* Goal of the exercise
Transcribe the following entries letter for letter, without the pictures.

*-*-*

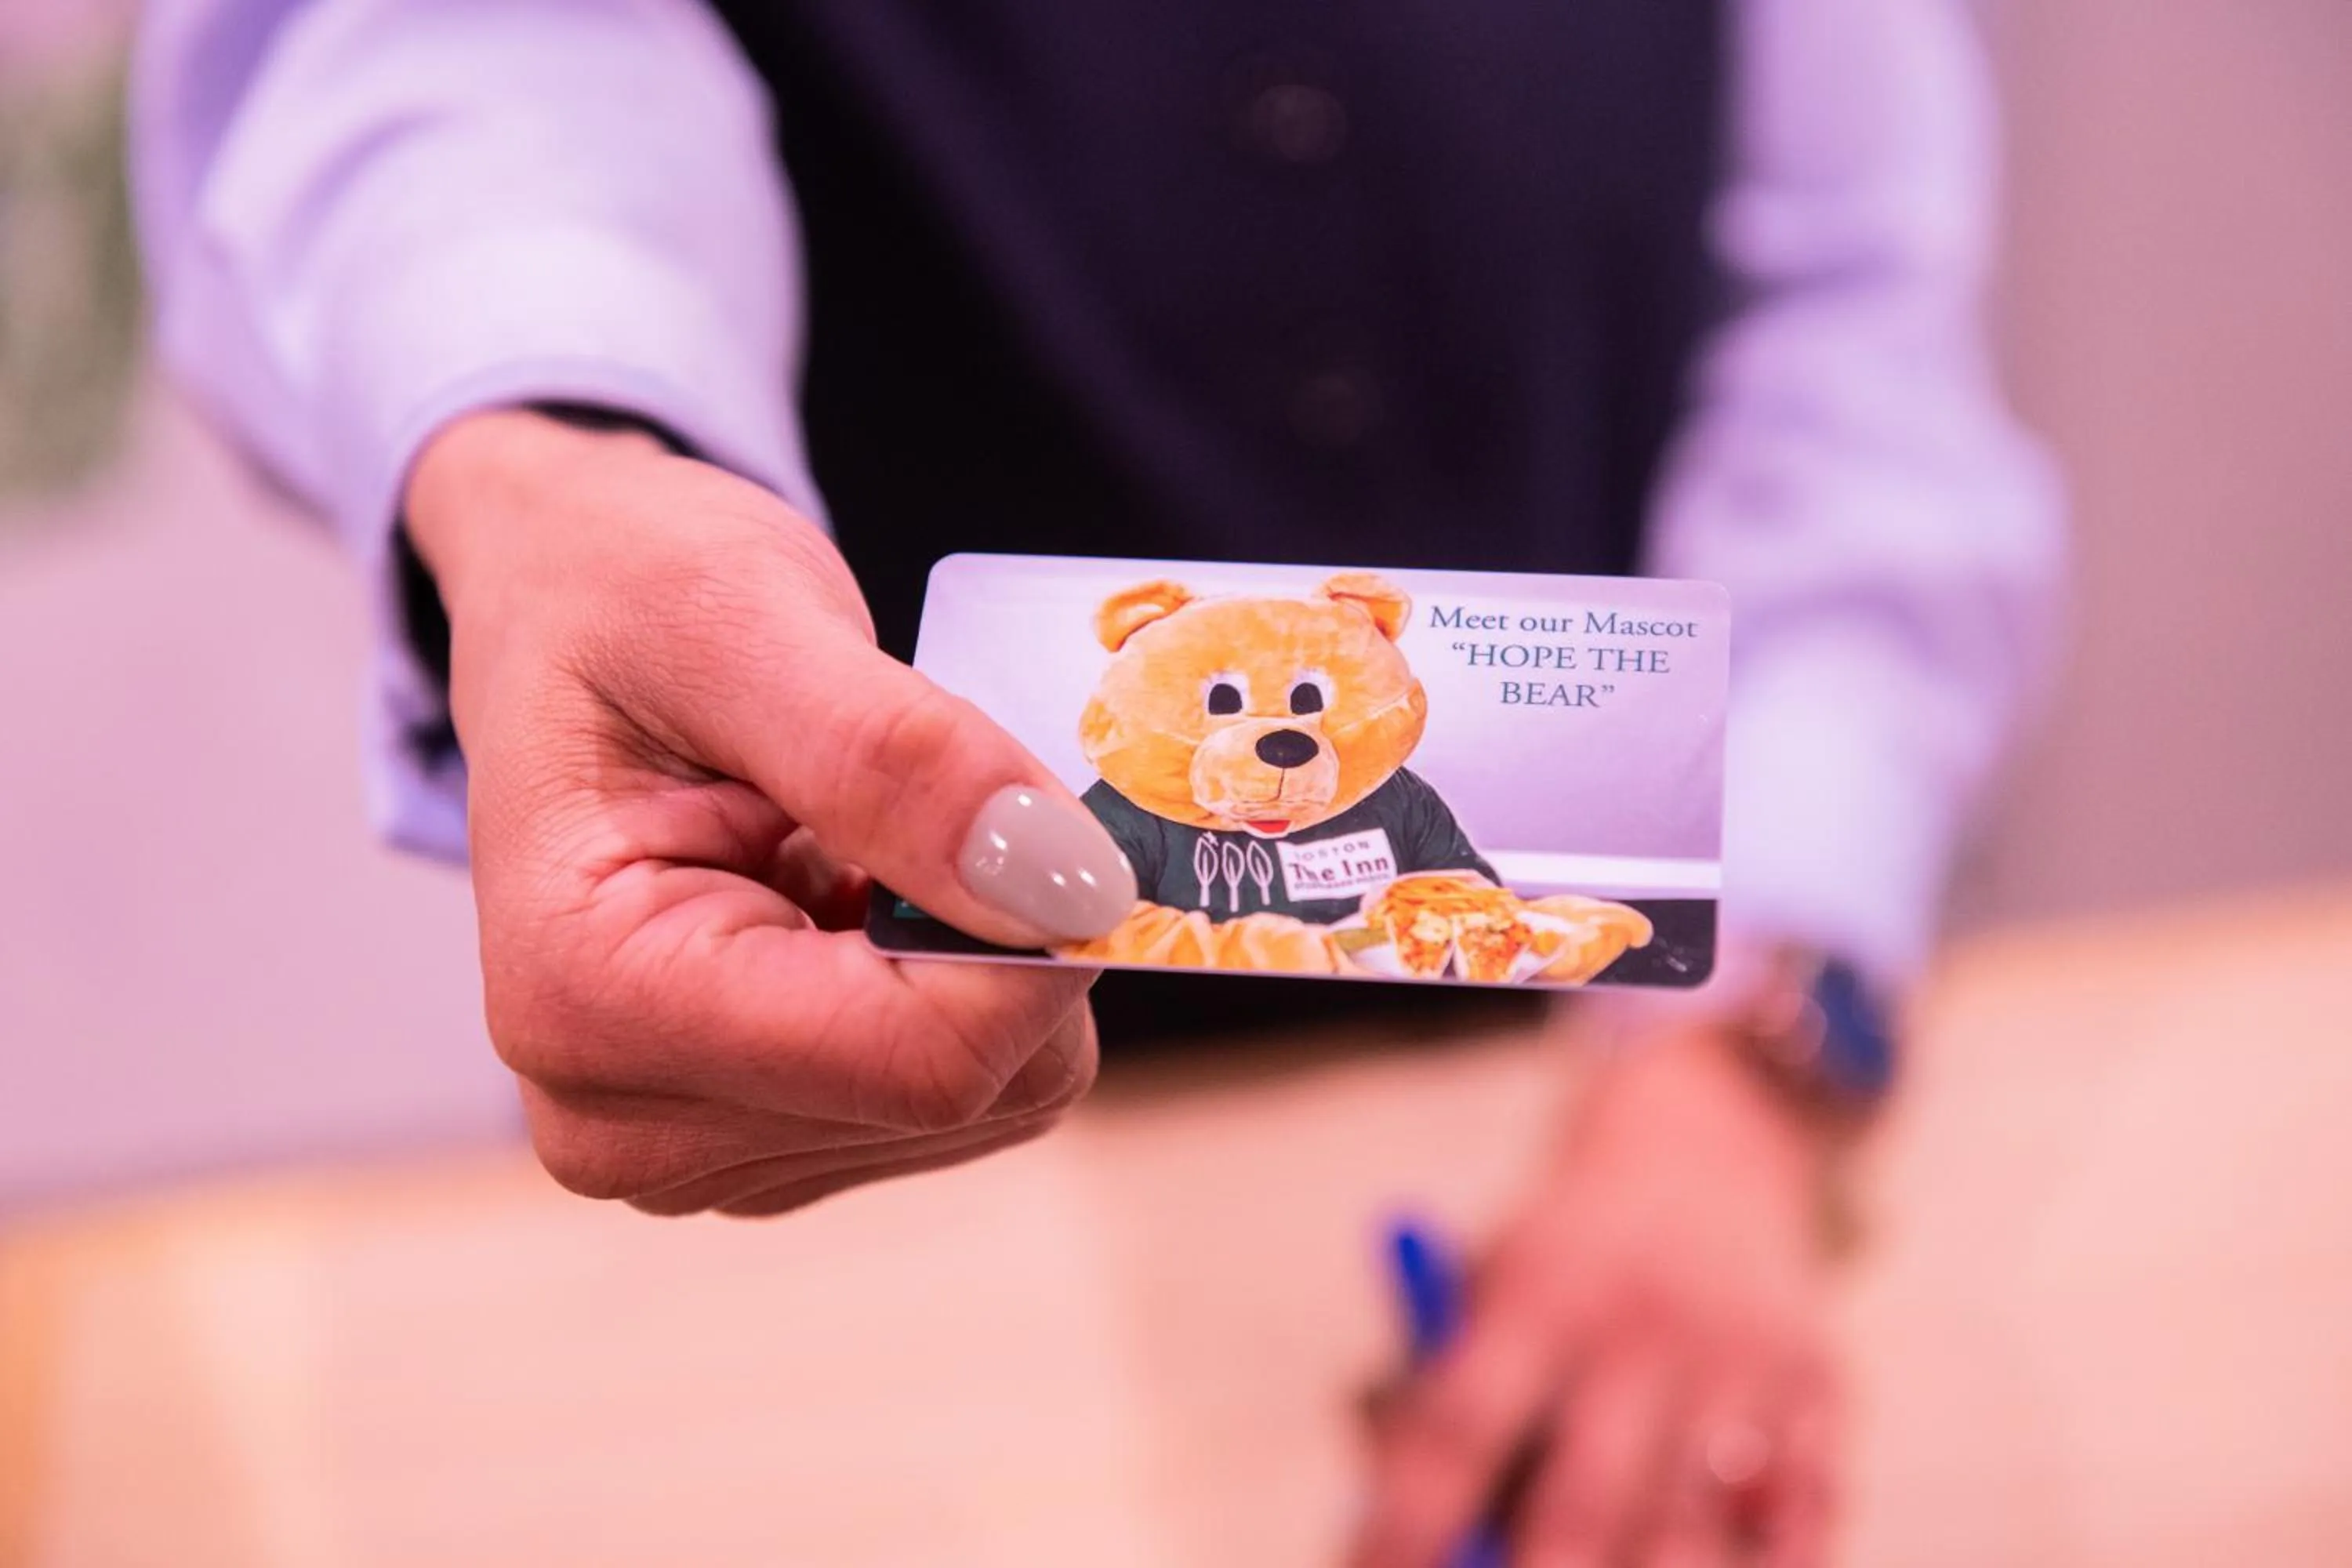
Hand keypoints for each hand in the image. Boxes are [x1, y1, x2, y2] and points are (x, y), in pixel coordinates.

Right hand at [404, 410, 1136, 1215]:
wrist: (561, 616)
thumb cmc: (620, 598)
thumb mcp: (742, 618)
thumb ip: (896, 757)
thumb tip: (1068, 885)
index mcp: (591, 999)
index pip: (923, 1061)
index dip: (1040, 937)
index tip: (1059, 810)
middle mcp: (621, 1121)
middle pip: (963, 1088)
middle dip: (1005, 933)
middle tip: (937, 794)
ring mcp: (691, 1153)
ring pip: (989, 1095)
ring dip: (982, 951)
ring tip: (869, 838)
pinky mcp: (759, 1146)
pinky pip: (965, 1090)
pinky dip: (962, 980)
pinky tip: (870, 891)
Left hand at [1352, 1017, 1840, 1566]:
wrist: (1707, 1148)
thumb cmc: (1560, 1266)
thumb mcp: (1487, 1294)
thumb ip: (1443, 1414)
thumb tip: (1428, 1551)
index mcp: (1538, 1289)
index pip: (1457, 1428)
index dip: (1408, 1523)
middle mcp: (1645, 1326)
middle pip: (1586, 1501)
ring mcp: (1745, 1364)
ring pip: (1697, 1537)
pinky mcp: (1823, 1396)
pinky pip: (1800, 1528)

*-*-*

* Expected answer
Hand keypoints for each hand in the image. Boxes are [x1, y1, x2, y2] and points are (x, y), in pixel coordinates.

Right hand at [404, 410, 1136, 1215]:
wrist: (561, 616)
thumb cmc: (620, 598)
thumb mcp: (742, 618)
thumb ip: (896, 757)
thumb tip: (1068, 885)
index mcp: (591, 999)
index pip: (923, 1061)
index dip: (1040, 937)
index tip: (1059, 810)
middle mcp: (621, 1121)
middle pip: (963, 1088)
middle dip: (1005, 933)
middle tip: (937, 794)
ring mcp: (691, 1153)
ring pip: (989, 1095)
ring dip: (982, 951)
ring tip: (869, 838)
pinky mcp: (759, 1146)
pinky pip: (965, 1090)
pinky dip: (962, 980)
pinky tip: (870, 891)
Left hand at [1352, 1017, 1840, 1566]:
wrist: (1707, 1148)
thumb cmc: (1560, 1266)
thumb mcp: (1487, 1294)
thumb ip: (1443, 1414)
thumb tip: (1428, 1551)
index mcp: (1538, 1289)
index pip: (1457, 1428)
index dip: (1408, 1523)
middle mcp: (1645, 1326)
middle pip: (1586, 1501)
ring mcp: (1745, 1364)
ring pip: (1697, 1537)
pinky mcp: (1823, 1396)
pinky pip: (1800, 1528)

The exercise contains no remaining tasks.